The man pulled up outside the largest of the buildings.

“Out you get. That's right. Mind the leather.” Will stumbled, tripped over the metal doorframe, and flinched away from his supporting hand.

He looked pointedly at the mud her boots had left behind in the car. At home, Will thought, mud was to be cultivated and adored—mud and water and the sun and mango trees. They went together.

There were no children in sight. The man looked at his watch. “Twelve o'clock. They'll be in class. They expected you by morning break.”

Will didn't speak.

“Never mind; can't be helped.” He looked curiously at her. What sort of child stood so still? “Wait here while I park the car. Sit on that bench, by the playground, there. That's right. Don't move. I'll be right back.”

It started to drizzle. Gray drizzle. Will felt herself smile a tiny smile at the thought: grizzle. Her legs were stiff and heavy after two days and a night of sitting still. Experimentally, she waggled her ankles. They still worked. Slowly she walked up and down the asphalt, breathing in rain and air. It wasn't like African air. It was thicker, and smelled of rubber and something sharp, but still . . . Will took in gulps of it. It was air. Air was beautiful.

Her legs still seemed to be warming up, so she sped up; she tried to practice her handspring, but the concrete was cold, and shards of it stuck to her hands. She ran instead, and forward-rolled and star-jumped until she felt warmer and she could jump and touch her toes in the air. She cartwheeled, and her hair flew out behind her just as it had at home. (Gravity still functioned, then, she thought. That was something.) There was a leafless tree growing against the
largest of the school buildings. She pulled herself up into it and breathed the living-bark smell. She jumped down, put both ankles behind her head and rolled around the asphalt. Then she stood on her head against a bench until her face turned red. Her limbs stopped feeling like chair legs. Her heart started beating again.

Faces appeared at a window overhead. Will didn't see them; she kept cartwheeling, faster and faster round the edges of the asphalt playground.

“Who's
that
?”

“Look at that! How does she do that?”

“Did you see that, Sam? Is that the new girl?”

“Look! Samantha! Did you see that, Sam?”

The girl called Samantha gave a chilly little laugh. “So what? I can do that.”

“Really?”

“Yes, really.” Samantha blew on the glass.

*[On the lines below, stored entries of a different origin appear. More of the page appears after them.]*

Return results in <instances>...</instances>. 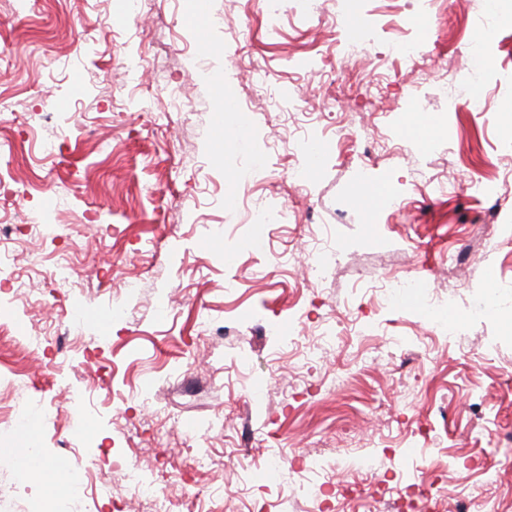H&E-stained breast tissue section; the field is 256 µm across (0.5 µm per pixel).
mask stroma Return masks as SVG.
<instances>
[{
	"instance_id": "1",
	"label": "stroma",
	"mask_w": 512,
	"mask_h": 512,
	"mask_svg": "<svg viewBox=\"0 0 512 512\" xmlns=\"http://www.w3.org/2000/svg\"><path fill=\"white\" fill-rule=\"evenodd\" d=\"M337 7L350 30L369 14L377 54L390 25L410 19L431 52L414 76L419 97L404 96L413 77L394 63L340 65L334 33L301 7L273 28L247 0H207L201 31L183 0L137 12L126 0H0V98L12 111L0 119L10 162L0 220L17 229L0 244V280L20 274L32 290L16 309L0 291L15 322L0 335V373L34 397L38 466L76 471L96 453L114 495L97 504L87 481L21 480L14 392L0 389V512H129L128 466L154 478L173 512H186L187 496L199 512H321L306 493L320 484L336 512H394L404 498L415 512L436 498L449 512L473 502L512 512V153L502 149L512 26L500 21L512 0H437L427 16L410 0L322 5ZM479 17L499 36L475 48ZM245 22L248 44L236 38ZM161 43L170 92L148 68ZM256 61L269 71L262 88L250 80ZM473 85L477 108L448 111ZM280 86L302 91L305 110L274 103L268 90ZM305 137L322 154L302 195L291 174ZM484 163L496 192L458 194ZM365 183L398 203L366 209ZM260 200L288 205L290 221L254 240ZM35 213L48 227H29ZM489 224L472 264L468 237ZM316 245L343 254L320 277ZM27 250L45 264L29 267ZM60 254L78 276L57 290L46 264ZM396 278L454 303L430 323L422 298L385 302ZM75 311L83 332L65 335ZM325 324L335 346L299 364ZM339 376L345 385H332ZM196 454L205 468H193ZM272 455L280 466L268 477ZM419 479L431 499L412 498Z\"/></svg>"
}]
</instances>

“Sam! Now we can't see!” Another girl started scrubbing at the mist.

“I hate people who show off.” Samantha was the tallest by a head. Everyone agreed she was the beauty of the year.

Almost everyone; one girl said, “But she doesn't know we're watching.”

“So?”

“So, she can't be showing off, can she?” And the girl's twin added, “You can't be showing off if you're by yourself, can you?”

“Shut up, Hannah.”

“But you can't!”

“Shut up, Zoe.”

Below them the driver reappeared and said something to the girl. They watched through the glass his mouth open and shut like a goldfish's, saw him tap his watch and saw his shoulders heave a sigh; and they saw the girl guiltily scramble upright and follow him, brushing asphalt stains from her palms and smiling a tiny secret smile to herself.